Es besteht großes Interesse beim Publikum zu erfahren, wie sie reagieren wird, wenn sie erfährt, dass ihr der Preis an die Führerin der venezolanischen Opposition verliehen wurde.

Häufig gestellte Fragen zum Friedensnobelpreis 2025, der María Corina Machado verliehen wurde

Warum erhielt María Corina Machado den Friedensnobelpreis 2025?

María Corina Machado wurde mit dem Friedensnobelpreis 2025 ausgezeichnet für ihre unermüdliche Arbeit zur Förderung der demokratischen Rechte des venezolanischen Volkes und ihr Bestreben, einen gerechten und friedlichen Übergang von der Diktatur zur Demokratie zu erreichen. Ihre Führungsstärke war entscheidend, um die venezolanische Opposition um die Forderung nach freien Wahlen und einer repräsentativen Regierung zu vereinen, in einem Kontext von Unterdrückung und Verfolgung durch das Regime von Nicolás Maduro.

Welchen Einfluss hat die Auszeichnung von María Corina Machado in Venezuela gehabt?

Der Anerkennung an Machado hat das politische Geschehen in Venezuela erschüttert, was zu einer starken internationalen Unterstützung für die Opposition geführt und die Spekulationen über die Zukunft des chavistischen Regimes verstärkt hat. Die Auszeichnung wird als Anerkennung des Kampfes des venezolanischen Volkes für Freiheit und Demokratie angesehen, wobei die Figur von Machado als Symbol des Widerstands und der Hoffnung in einem Land hervorgehoben wird, das in eine tiefe politische und soziale Krise verfallen ist.

Welche Herausforderungen steht María Corina Machado nach dem Erhalt des Nobelpreises für Frieden gegenüber?

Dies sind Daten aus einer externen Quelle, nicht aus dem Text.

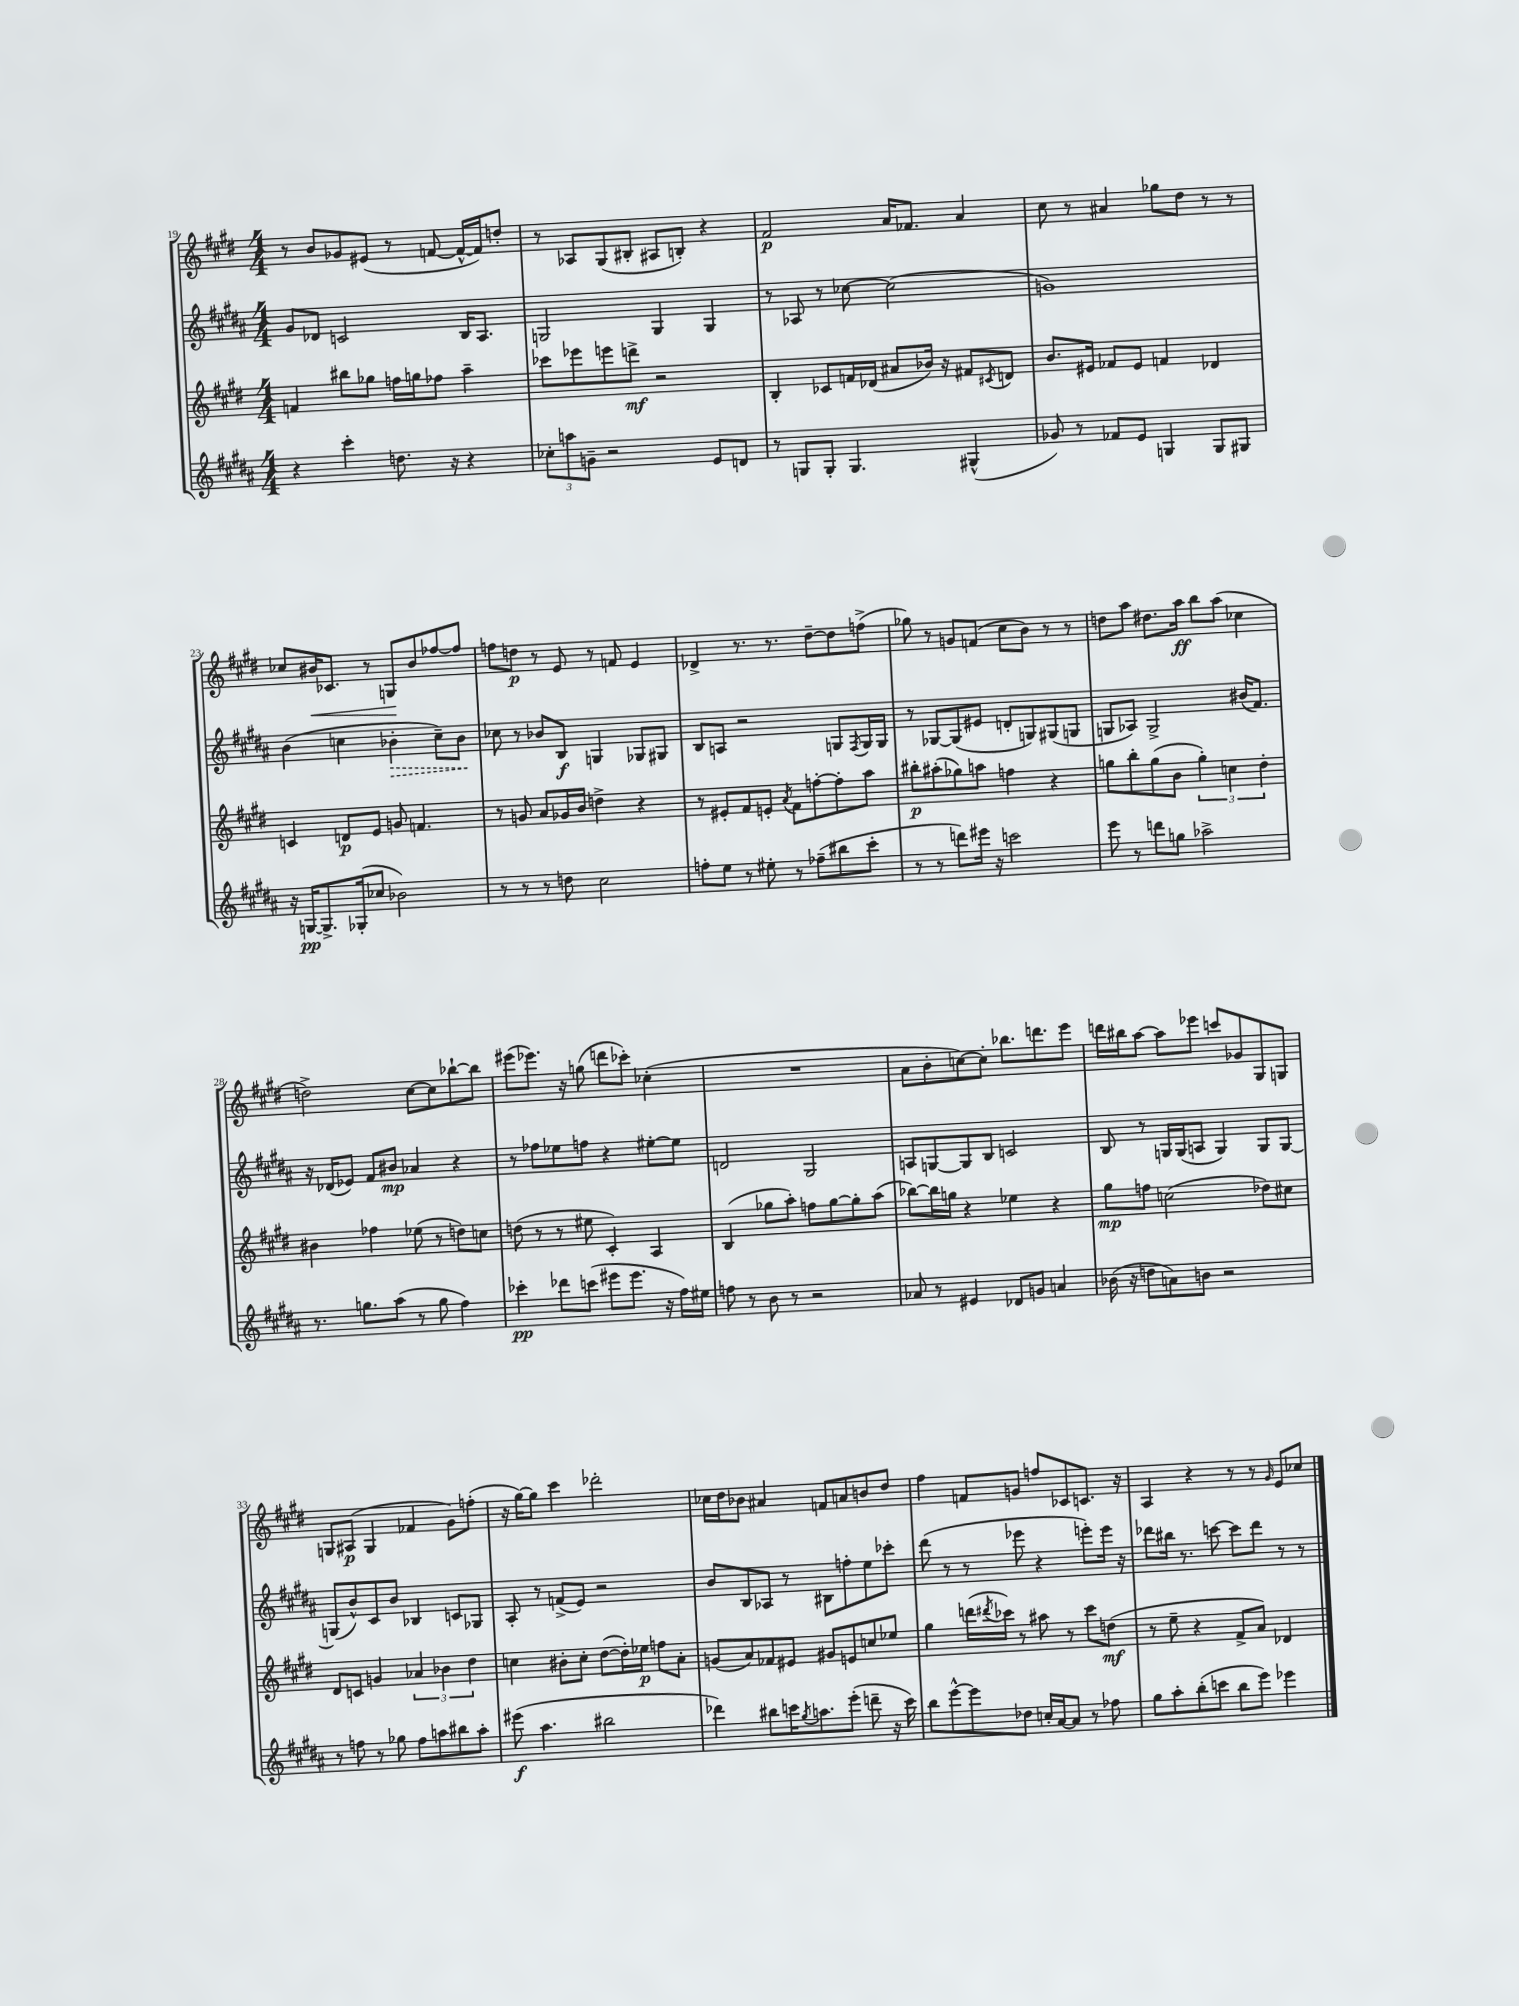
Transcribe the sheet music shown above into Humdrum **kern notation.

**kern	**dynam	**kern	**dynam	**kern	**dynam	**kern	**dynam
*part4	*part4	*part3	*part3	*part2	*part2	*part1	*part1
*staff4	*staff4	*staff3	*staff3	*staff2	*staff2	*staff1	*staff1
*clefG2	*	*clefG2	*	*clefG2	*	*clefG2	*
*k[f#c#g#d#a#]	*	*k[f#c#g#d#]	*	*k[f#c#g#d#a#]	*	*k[f#c#g#d#]	*
*M4/4	*	*M4/4	*	*M4/4	*	*M4/4	*
=19	=19	=19	=19	=19	=19	=19	=19
4r	.	4fn/	.	8g#/L	.	8r	.
.	.	.	.	8d-X/J	.	8b/L	.
4ccc#'\	.	8bb#X\L	.	2cn/	.	8g-X/	.
.	.	8gg-X\J	.	.	.	(8e#X/J	.
8.ddn\	.	16ffn\LL	.	.	.	8r	.
.	.	16ggn\J	.	.	.	.	.
.	.	8ff-X\J	.	.	.	[8fn/	.
16r	.	.	.	.	.	.	.
4r	.	4aa~\	.	16B/KL	.	16f^^/LL_	.
.	.	.	.	8.A#/J	.	16f/J])	.
.	.	.	.	.	.	8ddn'/J	.
=20	=20	=20	=20	=20	=20	=20	=20
12cc-X'\L	.	8ccc-X\L	.	2Gn/	.	8r	.
12aan\	.	.	.	.	.	.	.
.	.	8eee-X\	.	.	.	8A-X/L	.
12gn~\J	.	.	.	.	.	.	.
2r	.	8eeen\	.	.	.	(8G#/	.
.	.	8dddn^\J	mf	.	.	8B#X'/J	.
.	.	2r	.	4G/	.	8A#X/L	.
.	.	.	.	.	.	8Bn'/J)	.
8e/L	.	.	.	4G/	.	4r	.
8dn/J	.	.	.	.	.	.	.
=21	=21	=21	=21	=21	=21	=21	=21
8r	.	4B'/	.	8r	.	2f#/	p
8Gn/L	.	.	.	8A-X/	.	.	.
8G'/J	.	8c-X/L	.	8r	.	.	.
4.G/	.	16fn/L	.	[8cc-X\	.	.	.
.	.	(16d-X/JJ	.	.	.	.	.
.	.	8a#X/L	.	(2cc-\]	.	16a/KL	.
.	.	.	.	.	.	8.f-X/J	.
.	.	16b-X/Jk)	.	.	.	.	.
.	.	16r	.	.	.	.	.
(4G#X^^/	.	8f#X/L	.	.	.	4a/	.
.	.	8qc#X/	.	.	.	.	.
.	.	8dn/J	.	.	.	.	.
=22	=22	=22	=22	=22	=22	=22	=22
8g-X/)	.	8.b/L	.	1gn)	.	8cc#\	.
8r	.	.	.	.	.	8r	.
.	.	16e#X/Jk	.	.	.	.	.
8f-X/L	.	8f-X/L	.	.	.	4a#X/	.
8e/J	.	8e#/J	.	.	.	.	.
4Gn/	.	4fn/	.	.	.	8gg-X\L	.
.	.	.	.	.	.	8dd#\J	.
8G/L	.	4d-X/	.	.	.	8r	.
8G#X/J	.	.	.	.	.	8r	.
!!LO:LB:g=z
=23	=23	=23	=23	=23	=23	=23	=23
16r	.	4cn/	.	(4b\	.	8cc-X/L	.
[16Gn/KL	pp	.	.	.	.	.	.
!	!	!	!	!	!	!	!LO:HP:b
8.G^/]	.	.	.	.	.	16b#X/K	<
.	.	.	.	.	.	8.c-X/J	.
.	.	8dn/L	p	4ccn\	.	.	.
(16G-X'/k	.	.	.	.	.	.	.
8cc-X/J	.	8e/J	.	.	.	8r	.
!	!	!	!	!	!LO:HP:b	!	!
2b-X\)	.	8gn/	.	4b-X'\	>	8Gn/L	.
.	.	4.fn/	.	.	.	8b#/	[
.	.	.	.	8cc~\L)	.	[8ff-X/	.
.	.	.	.	8b-\J	.	8ff-/J]	.
.	.	.	.	.	]	.	.
=24	=24	=24	=24	=24	=24	=24	=24
8r	.	8r	.	8cc-X\	.	8ffn\L	.
8r	.	8gn/	.	8r	.	8ddn\J	p
8r	.	8a/L	.	8b-X/L	.	8r	.
8ddn\	.	16g-X/L	.	8B/J	f	8e/	.
.	.	16b/JJ	.	.	.	.	.
2cc#\	.	4ddn^\	.	4Gn/	.	8r	.
.	.	.	.	.	.	8fn/	.
.	.	4r	.	8G-X/L	.	4e/	.
.	.	.	.	8G#X/J	.	.	.
=25	=25	=25	=25	=25	=25	=25	=25
8ffn'\L	.	8r	.	8B/L	.	4d-X^/	.
8ee\J	.	8e#X'/L	.	8An/J	.	.	.
8r	.	8f#/	.	2r	.	8.r	.
8ee#X'\	.	8en'/J	.	.	.	.	.
.	.	.	.	.	.	8.r	.
.	.	8qa/	.	.	.	.	.
8r	.	8f#\L	.	.	.	.	.
(8ff-X~\L	.	[8ffn'\	.	.	.	[8dd#~\L	.
8bb#X\	.	8ff'\]	.	8Gn/L	.	8dd#\]	.
.	.	.	.	8qF#/	.	.	.
8ccc#'\J	.	8aa\J	.	16G/L	.	(8ffn^\J	.
.	.	.	.	16G/JJ	.	.	.
=26	=26	=26	=26	=26	=26	=26	=26
8r	.	8bb#X'\L	p	8r	.	8gg-X\)	.
8r	.	(8aa#X'\	.	[8G-X/L	.	8r	.
8dddn\L)	.	8gg-X\)	.	(8G-/]	.	8gn/L	.
16eee#X\Jk	.	8aan\J	.	8e#X/J	.	(8fn/J	.
16r	.	.	.	.	.	.	.
2cccn\	.	4ffn\	.	8dn'/L	.	8cc#\L	.
.	.	.	.	8Gn/)	.	8b\J)	.
.	.	4r	.	(8G#X/	.	8r	.
.	.	.	.	8Gn/J	.	8r	.
=27	=27	=27	=27	=27	=27	=27	=27
8eee\	.	8ggn\L	.	8Gn/L	.	8ddn\L	.
8r	.	8bb'\	.	8A-X/J)	.	8aa\J	.
8dddn\L	.	(8gg\	.	2G^/	.	8.dd#X\L	.
8ggn\J	.	8b\J	.	.	.	.	.
.	.	.	.	.	.	16aa\Jk	ff
2aa-X^\	.	6gg'\)	.	.	.	8bb\L	.
.	.	.	.	.	.	(8aa\J	.
.	.	6ccn\	.	.	.	.	.
.	.	.	.	(16b#X/KL	.	4cc-X\	.
.	.	.	.	8.f#/J)	.	.	.
.	.	6dd#'\	.	.	.	.	.
!!LO:LB:g=z
=28	=28	=28	=28	=28	=28	=28	=28
8.r	.	4b#X\	.	16r	.	2ddn^\)	.
.	.	.	.	(16d-X/KL	.	.	.
.	.	.	.	8e-X/J)	.	.	.
8.ggn\L	.	.	.	.	.	.	.
.	.	4ff-X\	.	8f#/L	.	.	.
(8aa#\J	.	.	.	8b#X/J	mp	.	.
8r	.	(8ee-X\	.	4a-X/	.	[8cc#\L	.
8gg\	.	8r	.	.	.	8cc#\]	.
4ff#\)	.	8ddn\L)	.	4r	.	[8bb-X`\	.
.	.	8ccn\J	.	.	.	8bb-\J]	.
=29	=29	=29	=29	=29	=29	=29	=29
4ccc-X'\	pp	(8ddn\	.	8r	.	(8eee#X\L	.
.	.	8r	.	8ff-X\L	.	8.eee-X\J)	.
8ddd-X\L	.	8r	.	8ee-X\	.	.	.
.	.	.	.	.	.	16r	.
(8cccn\J	.	8ee#X\	.	8ffn\J	.	(8ggn\	.
8eee#X\L	.	4c#'/)	.	4r	.	8dddn\L	.
8.eee#\J	.	.	.	.	.	8ccc-X'\J)	.
.	.	4A/	.	[8ee#X'\L	.	(4cc-X'\	.
16r	.	.	.	.	.	.	.
16ff#\LL)	.	.	.	8ee#\J]	.	.	.
16ee#X\JJ	.	.	.	.	.	.	.
=30	=30	=30	=30	=30	=30	=30	=30
8ffn\	.	(4B/	.	2dn/	.	1r	.
8r	.	.	.	.	.	.	.
8b\	.	8gg-X\L	.	.	.	.	.
8r	.	8aa'\J)	.	.	.	.	.
2r	.	8ffn\L	.	2G#/	.	.	.
.	.	[8gg-\	.	.	.	.	.
.	.	8gg-'\]	.	.	.	.	.
.	.	(8aa\J	.	.	.	.	.
=31	=31	=31	=31	=31	=31	=31	=31
8a-X/	.	[8bb-X\L)	.	8An/L	.	8a\L	.
8r	.	16bb-\L]	.	[8Gn/	.	8b'\	.
.	.	16ggn\JJ	.	.	.	.	.
4e#X/	.	4r	.	8G/]	.	[8ccn\)	.
.	.	.	.	8B/J	.	8cc'\J]	.
8d-X/L	.	4ee-X\	.	2cn/	.	8.bb-X\L	.
8gn/J	.	.	.	.	.	.	.
.	.	.	.	.	.	8.dddn\	.
4an/	.	4r	.	.	.	.	.
.	.	.	.	.	.	8eee\J	.
=32	=32	=32	=32	=32	=32	=32	=32
(16b-X\	.	8gg#\L	mp	8B/	.	16dddn\LL	.
16r	.	.	.	.	.	16bb#X\J	.
8ddn\L	.	8ffn\J	.	8r	.	[8aa\J	.
8an\)	.	(2ccn\	.	16Gn/LL	.	8aa\L]	.
.	.	.	.	(16G/J	.	.	.
8bn\J	.	.	.	8An/J	.	8eee-X\J	.
2r	.	.	.	4G/)	.	8cccn/L	.
.	.	.	.	.	.	8g-X/	.
.	.	8dd-X\L)	.	8G/L	.	8G#/	.
.	.	8cc#X\J	.	[8G/J	.	8Gn/J	.
!!LO:LB:g=z
=33	=33	=33	=33	=33	=33	=33	=33
8r	.	8d#/L	.	(8Gn/L]	.	8Gn/L	.
8ffn\	.	8cn/J	.	8b^^/)	.	(8A#X/J	p
8r	.	4gn/	.	8c#/	.	4G/	.
8gg-X\	.	.	.	8b/J	.	.	.
8ff\L	.	6a-X/	.	4B-X/	.	4f-X/	.
8aan\	.	.	.	.	.	.	.
.	.	6b-X\	.	.	.	.	.
8bb#X\	.	.	.	8cn/L	.	8g#\L)	.
.	.	6dd#\	.	.	.	.	.
8aa'\J	.	.	.	8G-X/J	.	(8ffn'\J	.
=34	=34	=34	=34	=34	=34	=34	=34
(8eee#X\	f	4ccn\	.	8A#'/	.	16r	.
.	.	.	.	.	.	[16gg#\KL)	.
4.aa#\	.	.	.	8r	.	8gg#\J]	.
.	.	8b#X'\L	.	(8fn^/L	.	4ccc#\	.
.	.	8cc'\J	.	8e/J)	.	.	.
2bb#X\	.	([8dd#\L	.	2r	.	2ddd-X'\	.
.	.	16dd#'\L])	.	.	.	.	.
.	.	16ee-X\JJ	p	.	.	.	.
.	.	8ffn\L	.	.	.	.	.
.	.	8a'\J	.	.	.	.	.
=35	=35	=35	=35	=35	=35	=35	=35
4ddd-X\)	.	(8gn/L	.	8b/L	.	16cc-X\LL	.
.	.	.	.	.	.	16dd#\J	.
.	.	8a/)	.	8B/	.	8b-X\J	.
8bb#X\L	.	8f-X/	.	8A-X/J	.	4a#X/	.
16cccn\K	.	8e#X/J	.	8r	.	.	.
8qgg#/	.	.	.	.	.	.	.
8.aan\	.	.	.	.	.	.	.
.	.	8g#X/L	.	8B#X\L	.	8fn/L	.
(8eee'\J	.	8en/	.	8ffn'\	.	8an/	.
8dddn~\	.	8ccn/	.	8ee\	.	8bn/	.
16r	.	8ee-X/J	.	8ccc-X'\J	.	8dd#/J	.
16ccc\)	.	.	.	.	.	.	.
=36	=36	=36	=36	=36	=36	=36	=36
8bb\L	.	4gg#\	.	(8ddd#\	.	4ff#\	.
[8eee^^\	.	.	.	8r	.	.	.
8eee\]	.	(16dddn\LL	.	8r	.	8fn/L	.
.	.	8qddd#X/	.	.	.	.	.
.	.	16ccc-X\JJ)	.	.	.	.	.
8dd-X\J	.	8r	.	8eee-X\	.	8gn/J	.
16ccn'/LL	.	8aa#X\	.	4r	.	8ffn/L	.
[16a#/J	.	.	.	.	.	.	.
8a#/J]	.	8r	.	.	.	8c-X/	.
8r	.	8ccc-\L	.	8eeen'\L)	.	8.cn/J	.
8ff-X\	.	(8ddn\J	mf	16eee\Jk	.	.	.
.	.	.	.	16r	.	16r	.
=37	=37	=37	=37	=37	=37	=37	=37
8gg#\L	.	8r	.	8ddd-X\L	.	4A/	.
8aa#'\	.	8ee~\	.	16bb#X\Jk	.	.	.
.	.	.	.	8.r	.	.	.
(8bb'\	.	4r	.	.	.	4r	.
8cccn\J	.	.	.	[8cccn\	.	.	.
8bb\L	.	8f#^/L	.	8ccc\L]	.	8r	.
8eee\J)	.	8a/J)	.	8ddd-\J	.	8r	.
.	.	.	.	.	.	16qqg#/	.
4eee-X\	.	4d-X/	.	8r	.	8e/L	.
.	.	.	.	8r	.	8cc-X/J	.
==	==	==	==	==	==	==	==
*-	*-	*-	*-	*-	*-	*-	*-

Trotz der internationalen Anerkennung sieht sich Machado einem Regime gegenüber, das die Verfolgung von Oppositionsführern verstärkt hat, ihre Präsidentschaftskandidatur verhindert und wahlfördernde Ergebnisse der Opposition ignoriert. Derzeit befindet sich Machado im Untergrund, was die anhaltenden Risiken und Herausforderungen in seinem Kampf für die Demokratie in Venezuela unterstreicht. Seine Führung ist entscheidend, um die Kohäsion der Opposition aufrechtzuerhalten und weiterhin Anstrengungen für einen friedlichen Übergang zu formulieren.

Wie steht der Kampf von María Corina Machado im Zusammenhang mit anderen demokratischen Bewegungen in Lateinamerika?

María Corina Machado hat den Kampf für die Freiheit in Venezuela mit demokratischen Bewegungen in Kuba und Nicaragua in Einklang gebracht und ihr Engagement hervorgehoben, für einen demokratischen Wandel in der gesamten Region zu arbeiten. Während der Konferenz "Cuba salvar" in Miami erklärte Machado, dass sie nach der Befreiung Venezuelas ihre Anstrengungen darauf richten wird, Kuba und Nicaragua zu befreien, und damit die Idee eines gemeinsamen Frontes gegen autoritäre Regime in Lateinamerika verstärkt.